- Born: 15 February 2010 (age 16) Tashkent

Gymnastics career
- Discipline: Rhythmic gymnastics
- Country represented: Uzbekistan (2024-present)
- Medal record
Representing Uzbekistan
Rhythmic gymnastics
Junior World Championships
| Bronze medal – third place | 2025 Sofia | Team |
Asian Junior Championships
| Gold medal – first place | 2024 Tashkent | Group All-Around |
| Gold medal – first place | 2024 Tashkent | 5 Hoops |
| Gold medal – first place | 2024 Tashkent | 10 Clubs |
| Gold medal – first place | 2025 Singapore | Group All-Around |
| Silver medal – second place | 2025 Singapore | 5 Hoops |
| Bronze medal – third place | 2025 Singapore | 10 Clubs |

= Milana Safina =

Uzbekistani rhythmic gymnast (born 2010)

Milana Safina (born 15 February 2010) is an Uzbek rhythmic gymnast. She represents Uzbekistan in international competitions.

== Biography ==
In 2023 Safina won gold with 5 hoops at the Youth Cup of Uzbekistan. In May of the following year she was selected to compete at the 2024 Asian Championships along Fatima El Sankari, Alana Khafizova, Yosina Djuraeva, Kristina Shin and Ravshana Shaabdurakhmanova, winning gold in the All-Around, with 5 hoops and with 5 clubs.

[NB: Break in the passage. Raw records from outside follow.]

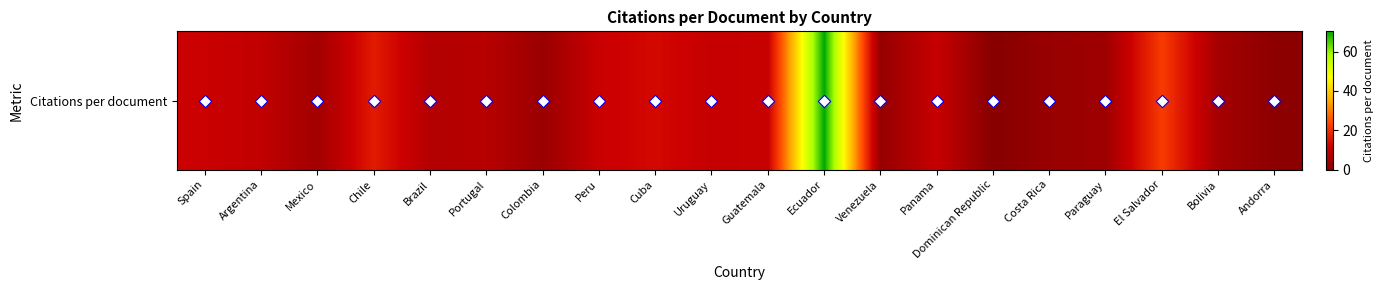

How many data points are less than 9?

10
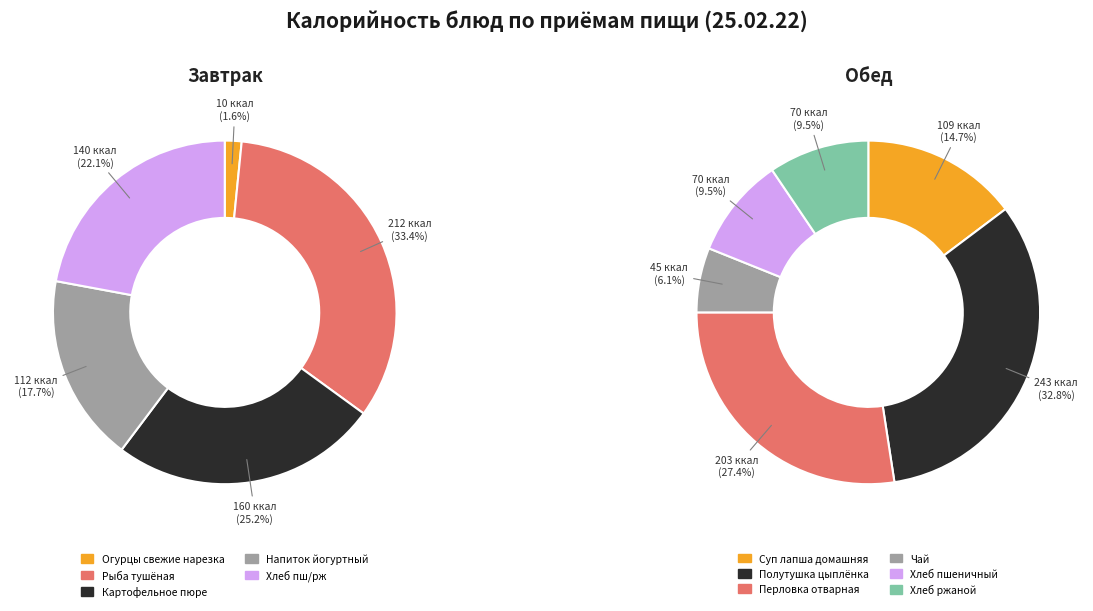

Which category has the biggest portion of the pie?

Полутушка цыплёнка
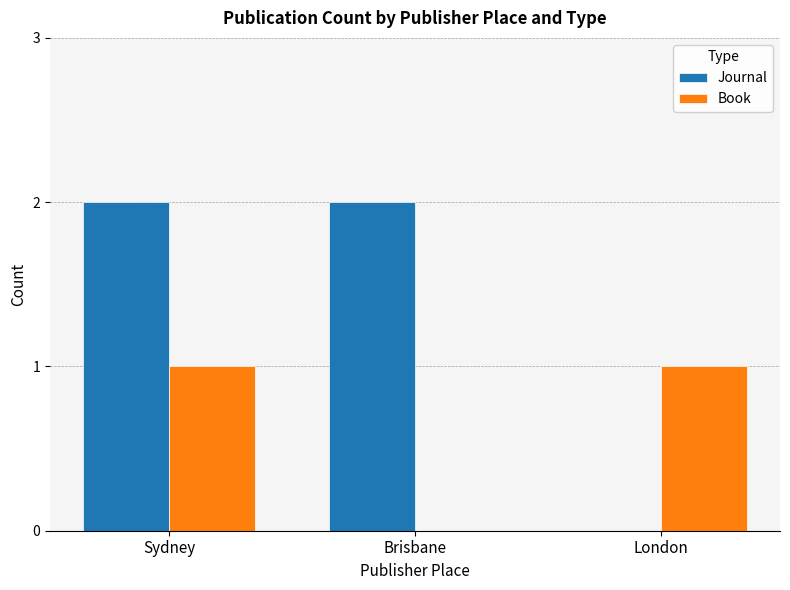

Between Sydney and London, which series saw the biggest shift?

Journal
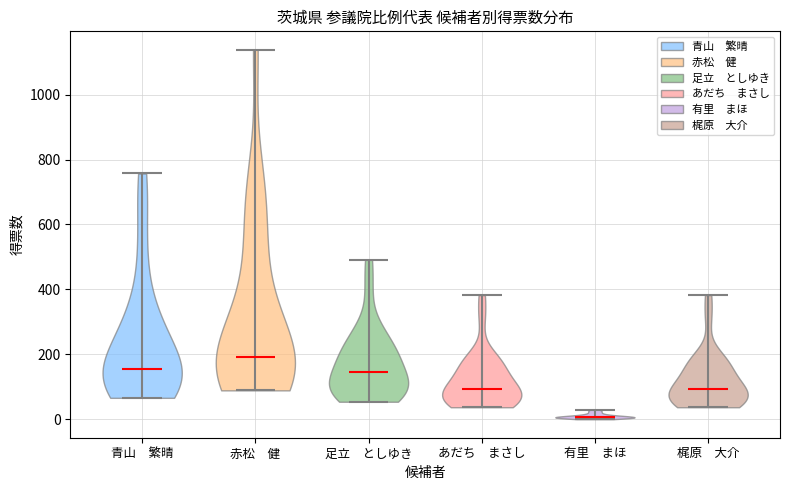

Which violin has the lowest median line?

有里 まほ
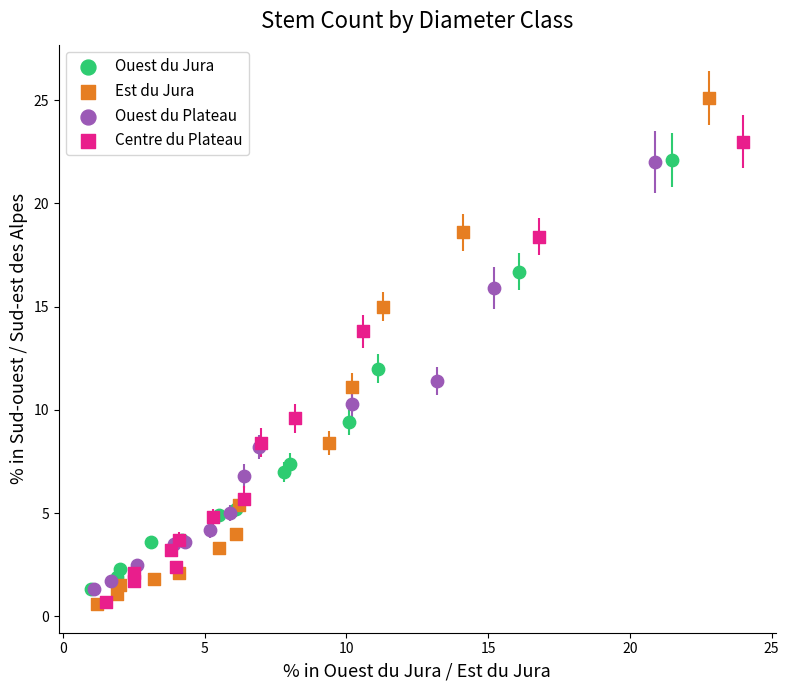

Which series contains the highest Y value?

Est du Jura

In March 2025 she won bronze overall and silver with 10 clubs at the Sofia International Cup. In early May silver in the All-Around and gold with 5 hoops at the Shining star tournament. Later she competed in the Asian Championships in Singapore, winning gold in the All-Around and in the two event finals. In late June Djuraeva was selected for the 3rd Junior World Championships in Sofia, winning bronze in teams along groupmates Alana Khafizova, Zamira Khvalcheva, Yosina Djuraeva, Kristina Shin, Jasmine Yakhlakova and individuals Viktoriya Nikiforova and Sofiya Usova.